Below is a table summarizing these best practices, with links to resources to help you get started.

Key Guideline Short Description Long Description
Use Projects to Organize Your Work Structure your work into well-defined projects. Using projects to organize your code, data, and related materials ensures a coherent structure that is easy to navigate and maintain. Each project should have a clear directory structure and naming conventions to differentiate its components. Define the scope and objectives for each project, and break down the work into smaller, manageable tasks. By structuring your work as individual projects, you can easily collaborate with others, track progress, and isolate changes. Projects should be self-contained, with clear dependencies and documentation on how to run and use them. (Example: .Rproj in RStudio for R-based projects)
Write Readable Code Use clear naming and comments. Choose descriptive names for variables, functions, and files. Add comments to explain complex logic and improve code readability for others and your future self.
Follow a Style Guide Use consistent formatting. Adhere to a style guide to maintain consistency in your code. For R, refer to Hadley Wickham's Style Guide. For Python, follow PEP 8.
Adopt Modular Design Break code into reusable parts. Structure code into functions, classes, or modules for better organization, reusability, and maintenance.

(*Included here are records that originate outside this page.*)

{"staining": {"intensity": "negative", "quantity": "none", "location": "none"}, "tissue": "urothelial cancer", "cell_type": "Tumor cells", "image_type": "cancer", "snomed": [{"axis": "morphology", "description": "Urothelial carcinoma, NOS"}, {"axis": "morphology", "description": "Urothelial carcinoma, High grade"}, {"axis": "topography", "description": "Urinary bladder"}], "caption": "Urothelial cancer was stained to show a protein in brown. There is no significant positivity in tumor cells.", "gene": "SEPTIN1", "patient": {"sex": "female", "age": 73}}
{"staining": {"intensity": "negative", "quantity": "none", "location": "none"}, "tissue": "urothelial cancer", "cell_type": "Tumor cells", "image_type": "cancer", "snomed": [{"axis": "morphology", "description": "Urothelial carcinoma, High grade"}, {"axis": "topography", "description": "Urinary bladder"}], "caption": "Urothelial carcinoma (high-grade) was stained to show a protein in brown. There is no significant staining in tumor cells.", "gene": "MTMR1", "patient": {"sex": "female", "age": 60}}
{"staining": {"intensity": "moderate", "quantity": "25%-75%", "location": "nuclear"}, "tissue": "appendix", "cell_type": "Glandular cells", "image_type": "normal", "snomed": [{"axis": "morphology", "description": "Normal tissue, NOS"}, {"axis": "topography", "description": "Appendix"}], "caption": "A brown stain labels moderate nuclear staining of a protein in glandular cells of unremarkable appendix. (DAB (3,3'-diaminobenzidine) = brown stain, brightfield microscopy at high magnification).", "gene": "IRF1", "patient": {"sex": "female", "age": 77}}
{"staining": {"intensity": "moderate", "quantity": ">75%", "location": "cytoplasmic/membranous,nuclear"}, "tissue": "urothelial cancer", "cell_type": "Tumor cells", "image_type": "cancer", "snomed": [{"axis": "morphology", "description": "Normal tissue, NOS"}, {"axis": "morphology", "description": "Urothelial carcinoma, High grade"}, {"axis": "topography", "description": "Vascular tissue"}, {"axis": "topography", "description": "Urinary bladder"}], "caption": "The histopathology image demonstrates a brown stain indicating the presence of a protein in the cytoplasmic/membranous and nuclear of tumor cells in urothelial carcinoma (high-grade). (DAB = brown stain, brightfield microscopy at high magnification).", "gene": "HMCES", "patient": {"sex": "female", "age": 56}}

Process Raw Data with Code Use scripts for data processing. Write code to process raw data rather than manipulating it directly in software. This keeps raw data untouched, ensures reproducibility.
Use Version Control Track and manage code changes. Use a version control system like Git to track code changes. Install GitHub Desktop for a beginner-friendly interface. Commit changes often, write meaningful commit messages, and use branches for feature development. See here for setting up git for users of R.
Collaborate Using Pull Requests Review and discuss changes. When collaborating with others, use pull requests to review changes before merging them into the main branch, ensuring code quality and consistency.
Tag Releases Mark stable versions of code. Use tags (e.g., v1.0.0) in Git to identify and organize stable releases, making them easier to reference in future development.
Test Your Code Ensure code reliability. Write unit tests or integration tests to catch errors early and confirm that changes do not break existing functionality.